To say that Vogue has long espoused a consistent point of view isn't to say that it hasn't evolved because, of course, what it means to be a satisfied woman has changed. In 1962, when ladies routinely derived their standing from the men in their fives, legendary socialite and editor Diana Vreeland took over a somewhat conventional fashion magazine and transformed Vogue into an eclectic Camelot-meets-Chelsea fusion of aristocratic refinement and bohemian wanderlust, a paean to wealth, irresponsibility, and elegance. Vreeland, who famously declared "the bikini is the most important invention since the atom bomb," brought models out of the studio, at the time a radical move, and staged photo shoots in exotic locations and fanciful domestic interiors, stoking the globe-trotting fantasies of the emerging jet set. She posed statuesque beauties with remote, otherworldly expressions lounging among the stones of ruined Colombian temples, as though the models themselves were divine beings. Vreeland, herself the wife of a rich and notably well-connected banker, later became Jackie Kennedy's fashion guru. At Vogue, she created a magazine for women in conspicuous possession of both luxury and leisure time--in essence for the wives of the most established men in the world.

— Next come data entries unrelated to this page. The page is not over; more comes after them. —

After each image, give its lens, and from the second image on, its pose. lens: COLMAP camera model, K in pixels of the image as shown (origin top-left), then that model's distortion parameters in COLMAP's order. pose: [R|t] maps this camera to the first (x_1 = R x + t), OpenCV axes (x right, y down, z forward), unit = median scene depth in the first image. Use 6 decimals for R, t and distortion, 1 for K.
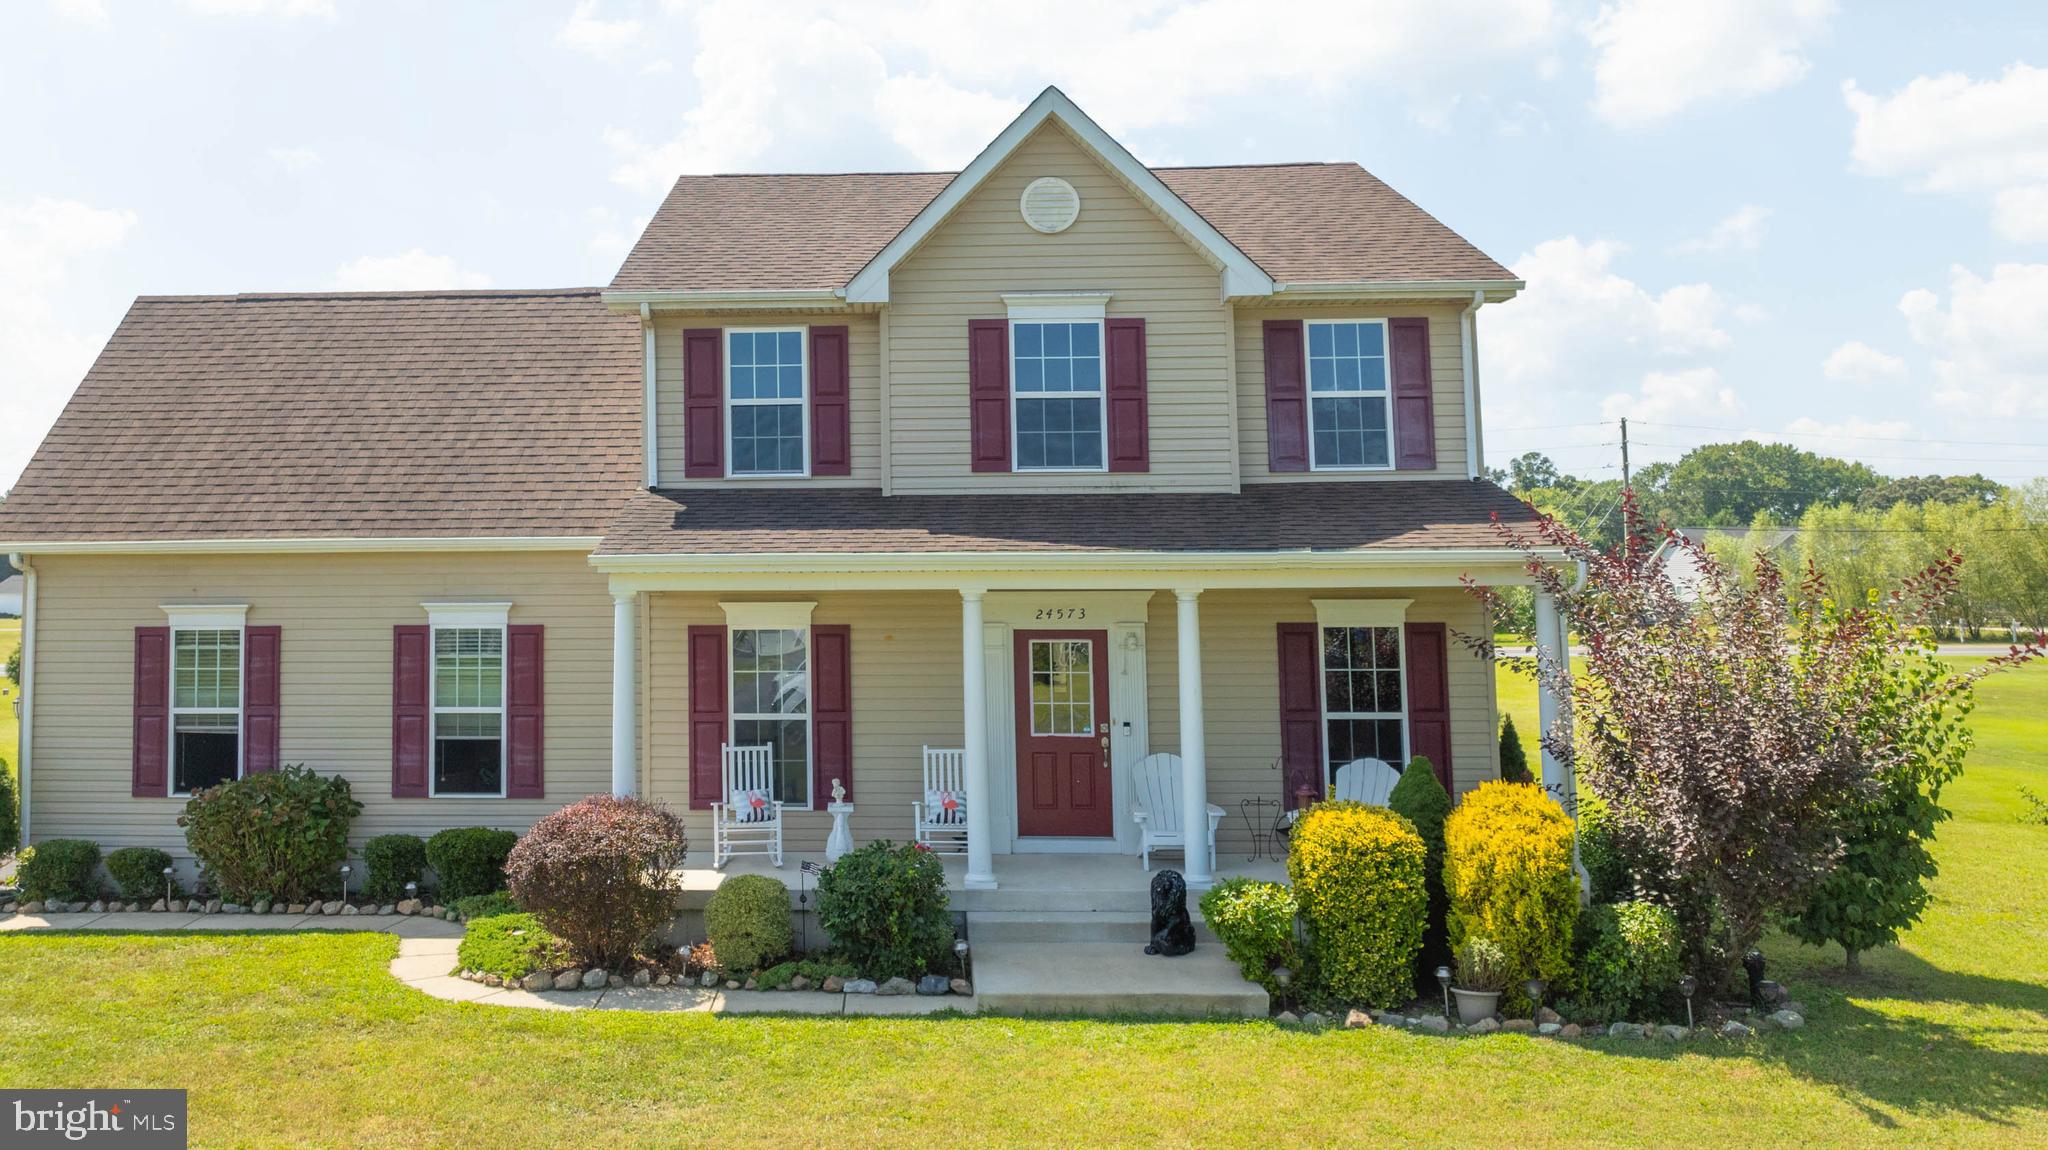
lens RADIAL K [[1618.8, 0, 797.4], [0, 1618.8, 434.2], [0, 0, 1]] dist [-0.022494, -0.001317]
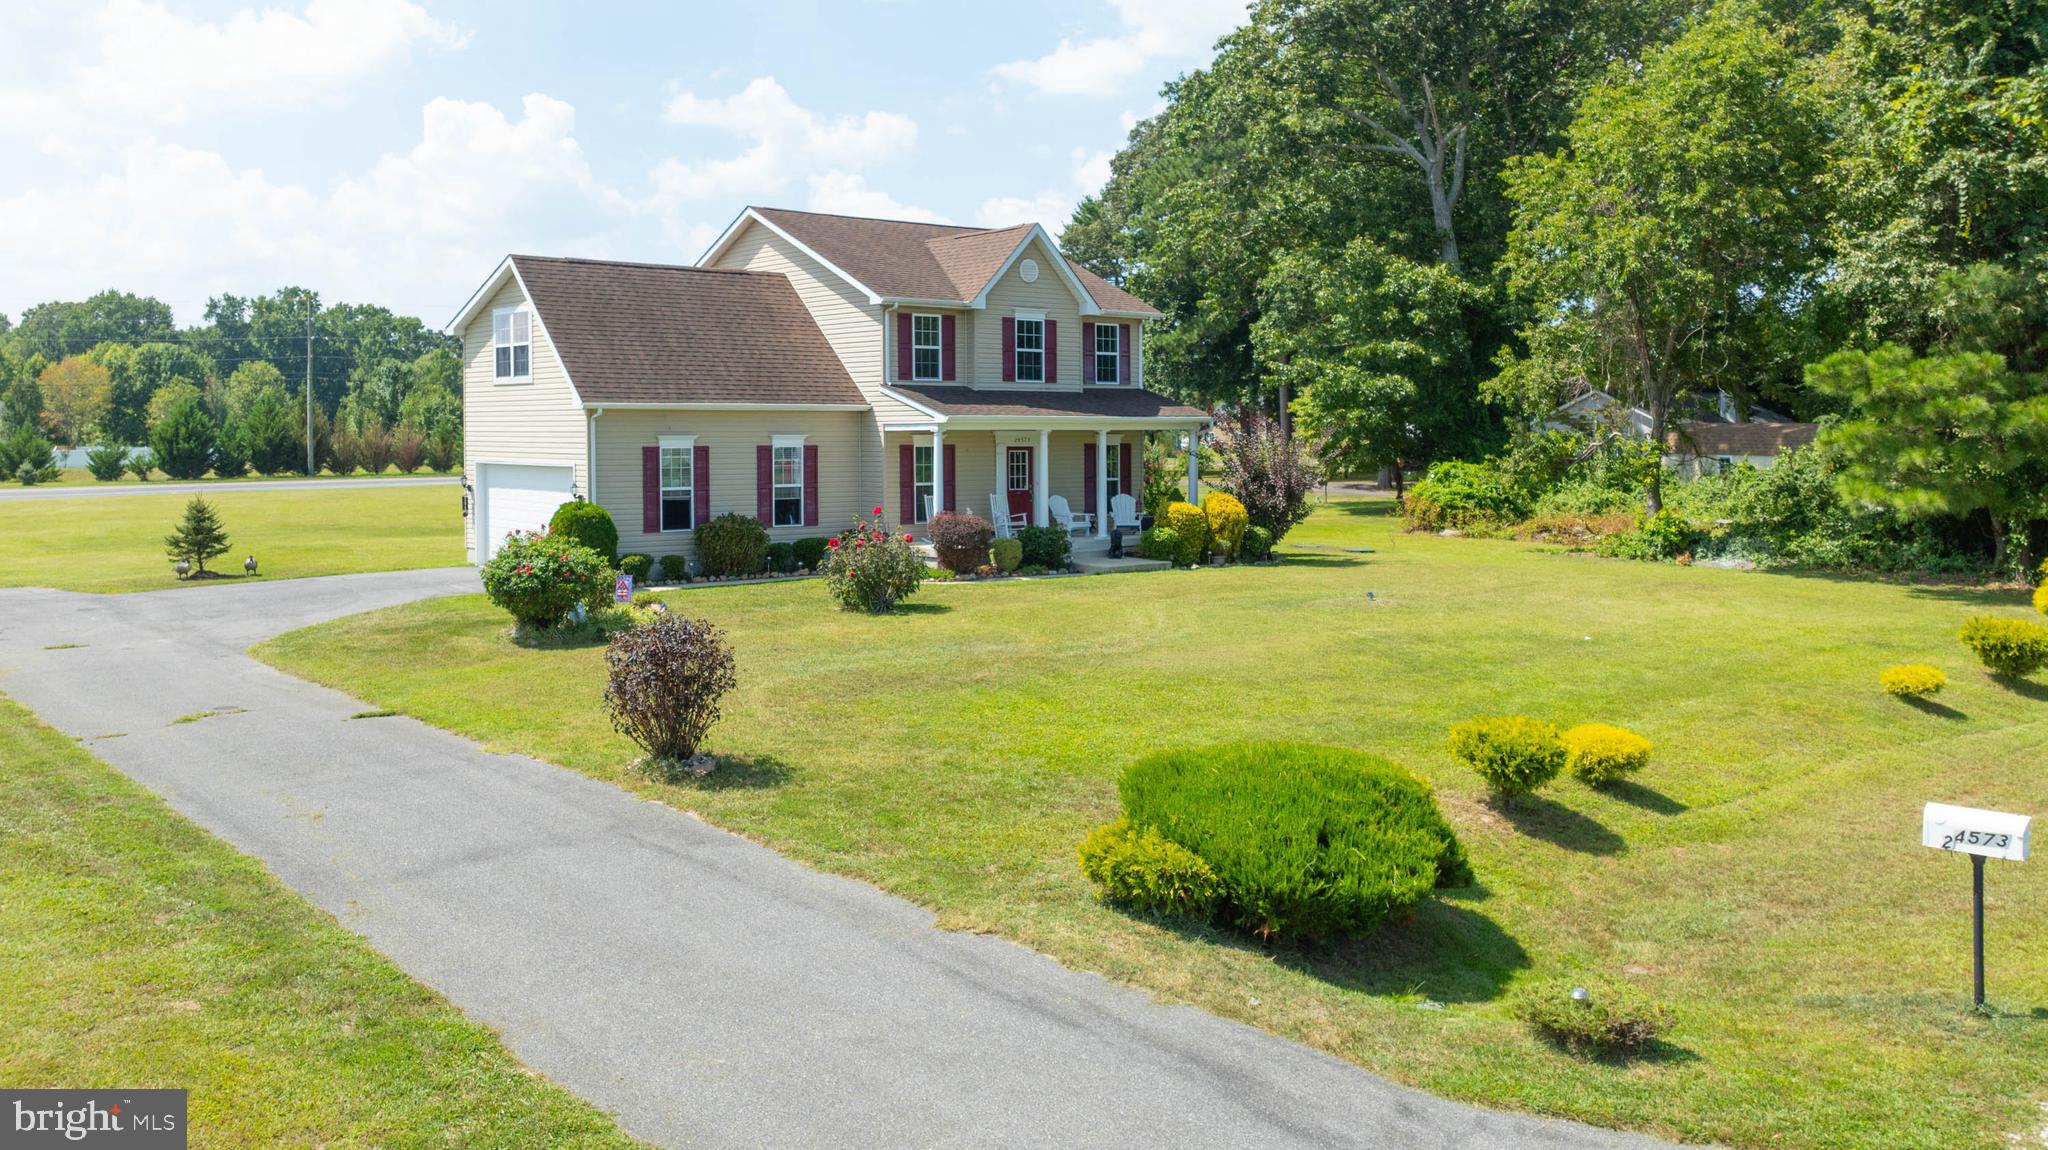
lens RADIAL K [[1618.8, 0, 797.4], [0, 1618.8, 434.2], [0, 0, 1]] dist [-0.022494, -0.001317]
pose [[0.782589, 0.002625, 0.622534, -1.612601], [-0.064419, 0.994964, 0.076787, -0.062571], [-0.619197, -0.100195, 0.778817, -0.687797]]
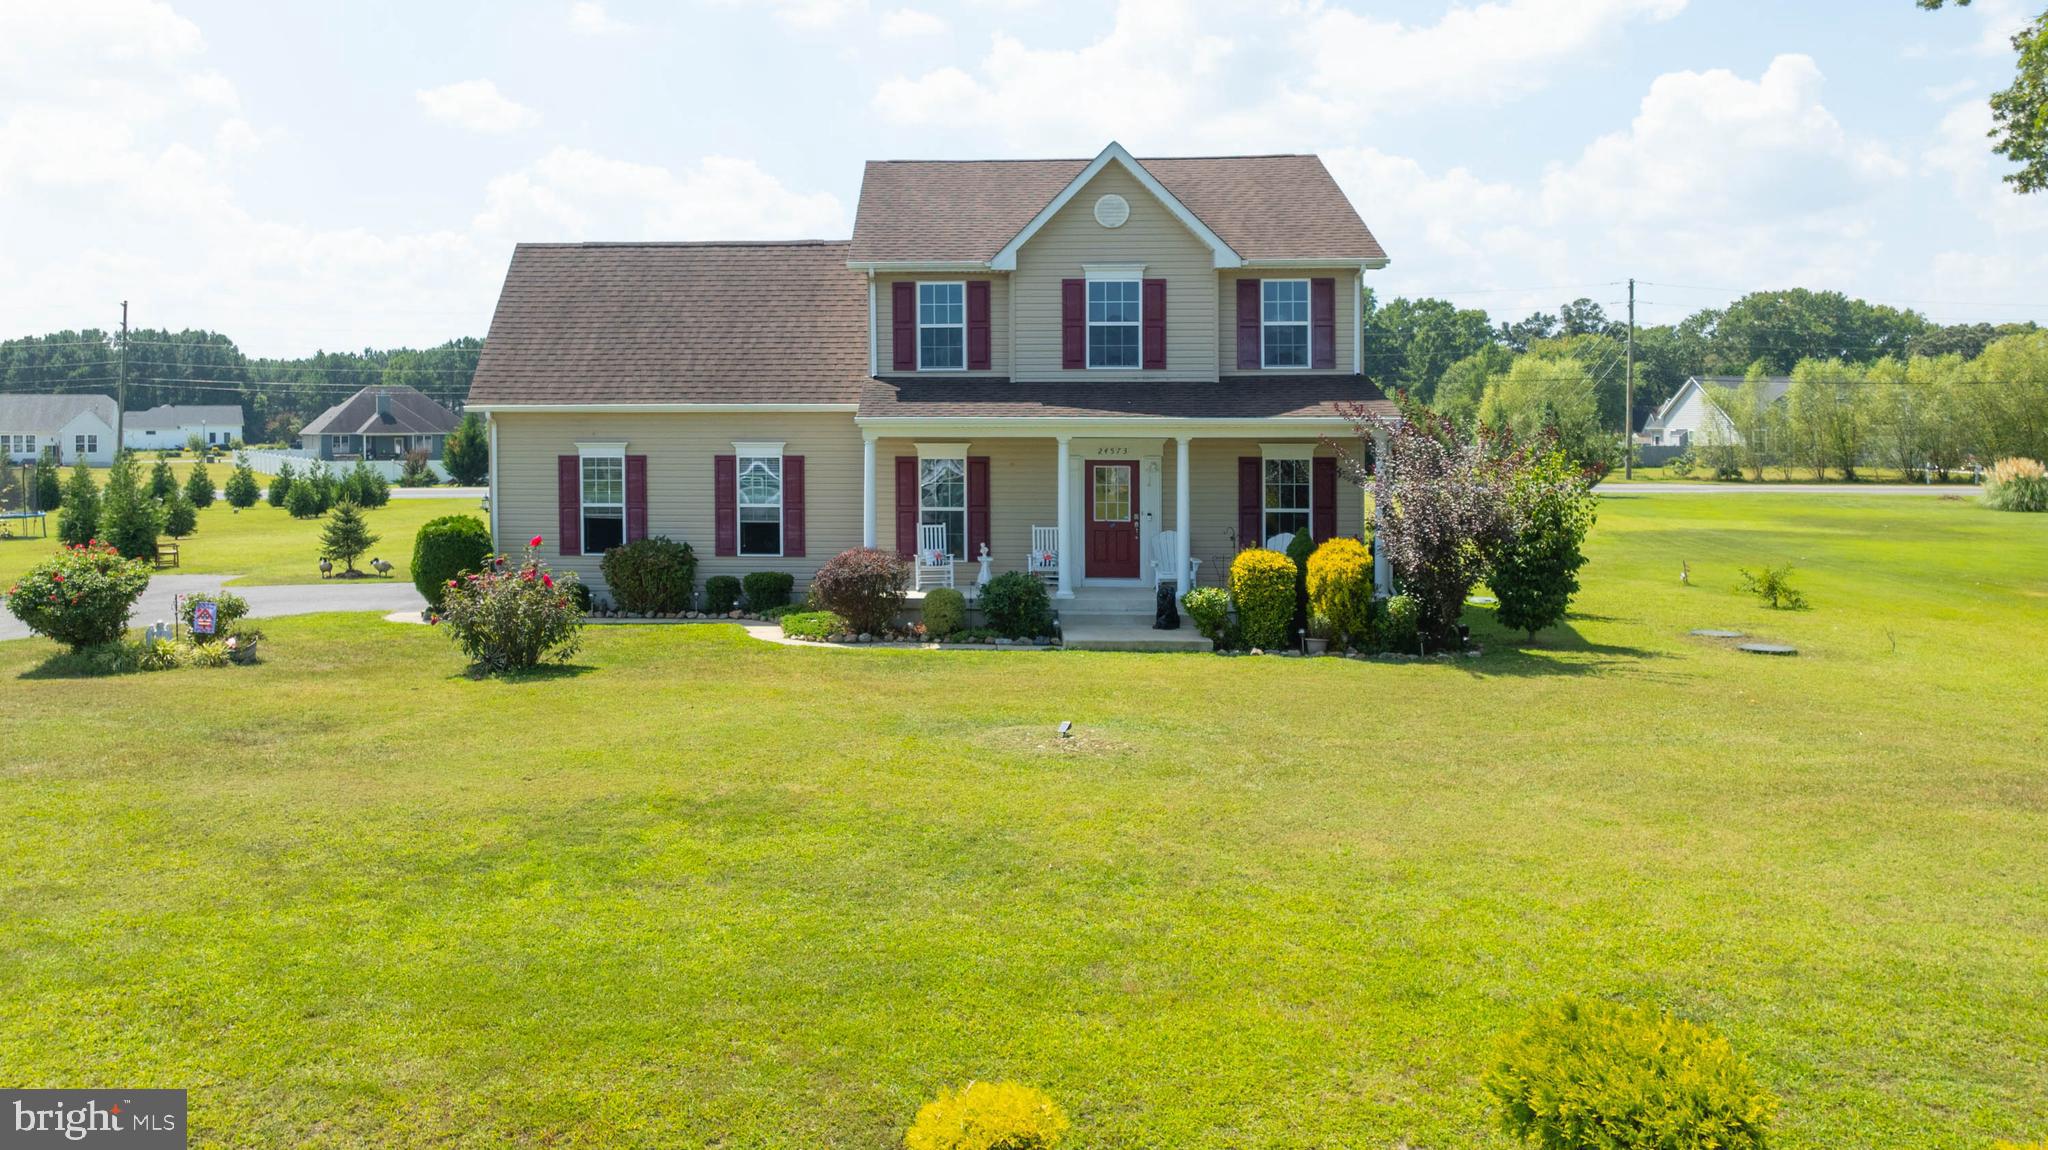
lens RADIAL K [[1618.8, 0, 797.4], [0, 1618.8, 434.2], [0, 0, 1]] dist [-0.022494, -0.001317]
pose [[0.999398, 0.005721, -0.034232, -0.114115], [-0.002255, 0.994939, 0.100453, -0.078906], [0.034634, -0.100315, 0.994353, -0.723922]]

Meantime, the teenaged Anna Wintour, daughter of a prominent British newspaper editor and an American heiress, had just dropped out of her fancy finishing school and was discovering the swinging '60s in London, living life as the Paris Hilton of her time--young, wealthy, self-possessed, pampered, achingly beautiful, precocious in attracting attention, and a magnet for interesting men (aristocrats, aspiring writers, underground newspaper editors). After some cursory details about her childhood (her well-heeled parents were introduced by the historian Arthur Schlesinger, Jr.), Oppenheimer's story gains traction as Wintour carouses at clubs frequented by the Beatles and the Stones, consumed with the era's flamboyant mix of optimism, rebellion, and rock & roll. She got her signature bob haircut at age 15, decided that it complemented her delicate features, and has varied it little over four decades.